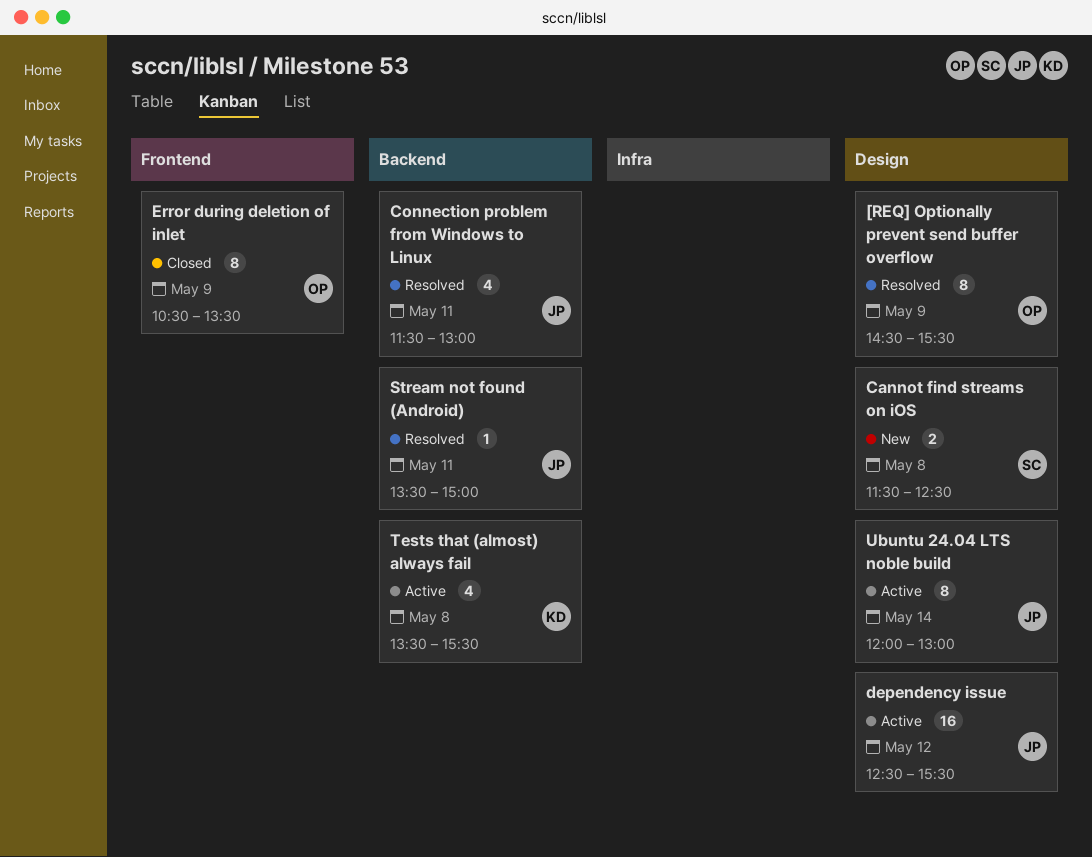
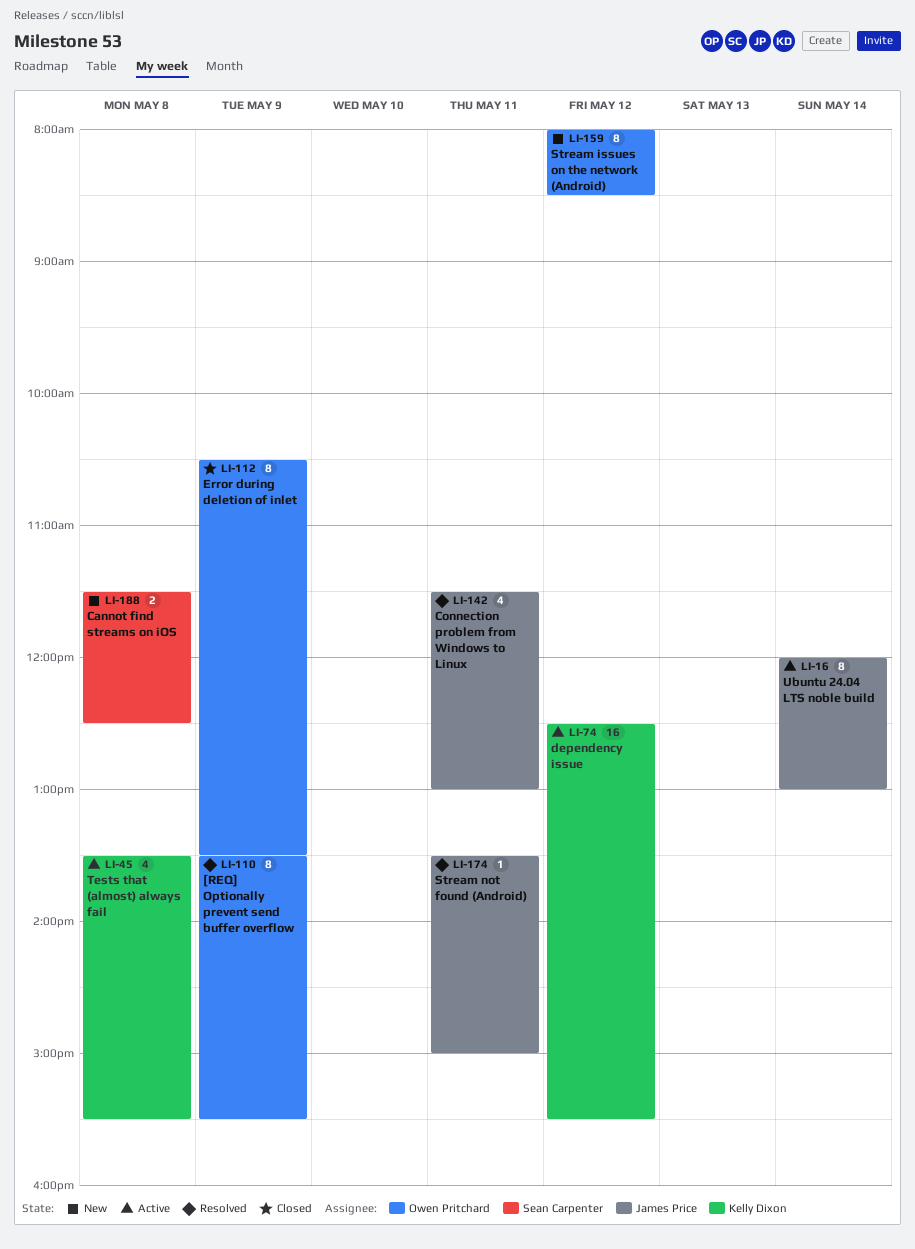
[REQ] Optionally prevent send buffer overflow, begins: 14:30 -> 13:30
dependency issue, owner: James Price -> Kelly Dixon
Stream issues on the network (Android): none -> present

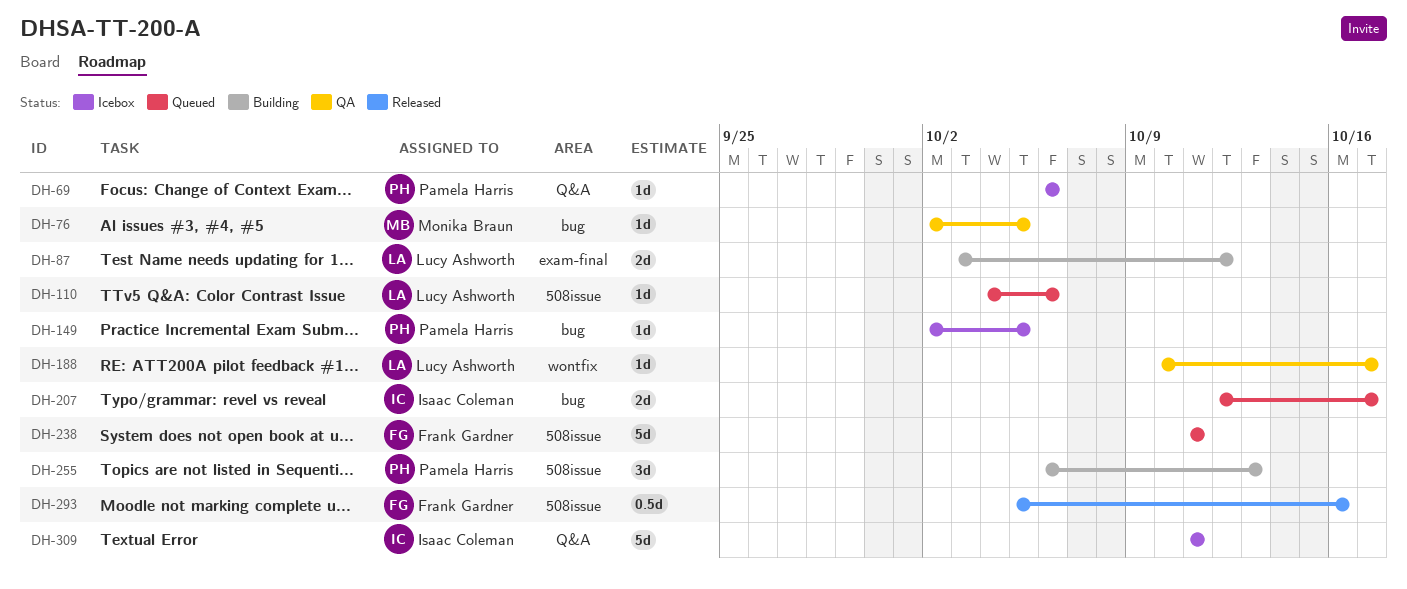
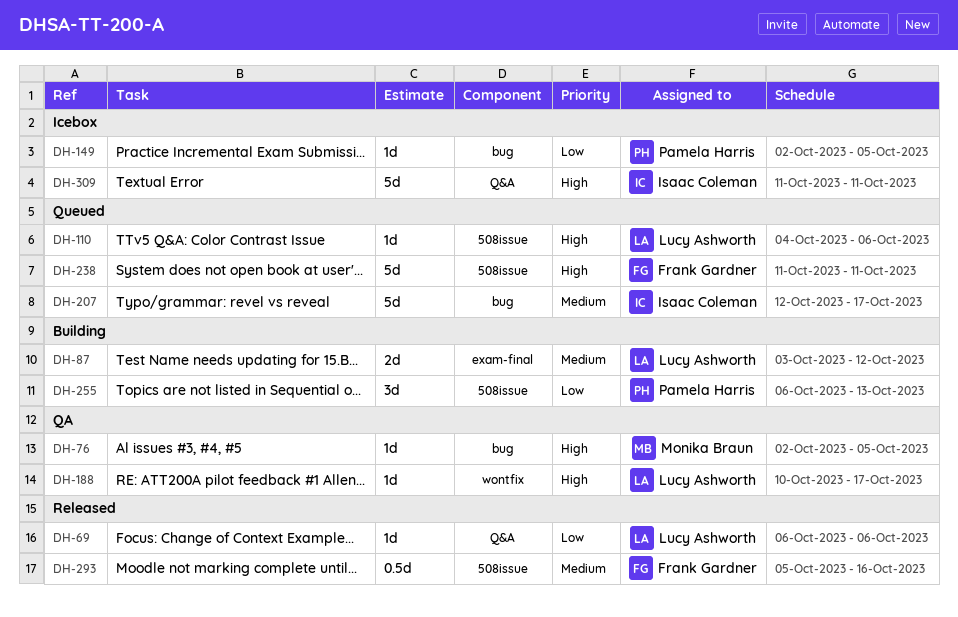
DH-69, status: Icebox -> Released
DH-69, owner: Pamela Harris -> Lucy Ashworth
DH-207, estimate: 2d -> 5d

^^^^^^^^^^^^^^^^

> **Exercise**
With the pictures removed, set down the entire listing exactly.

> **Solution to the problem**
[REQ] Optionally prevent send buffer overflow, begins: 14:30 -> 13:30
dependency issue, owner: James Price -> Kelly Dixon
Stream issues on the network (Android): none -> present

DH-69, status: Icebox -> Released
DH-69, owner: Pamela Harris -> Lucy Ashworth
DH-207, estimate: 2d -> 5d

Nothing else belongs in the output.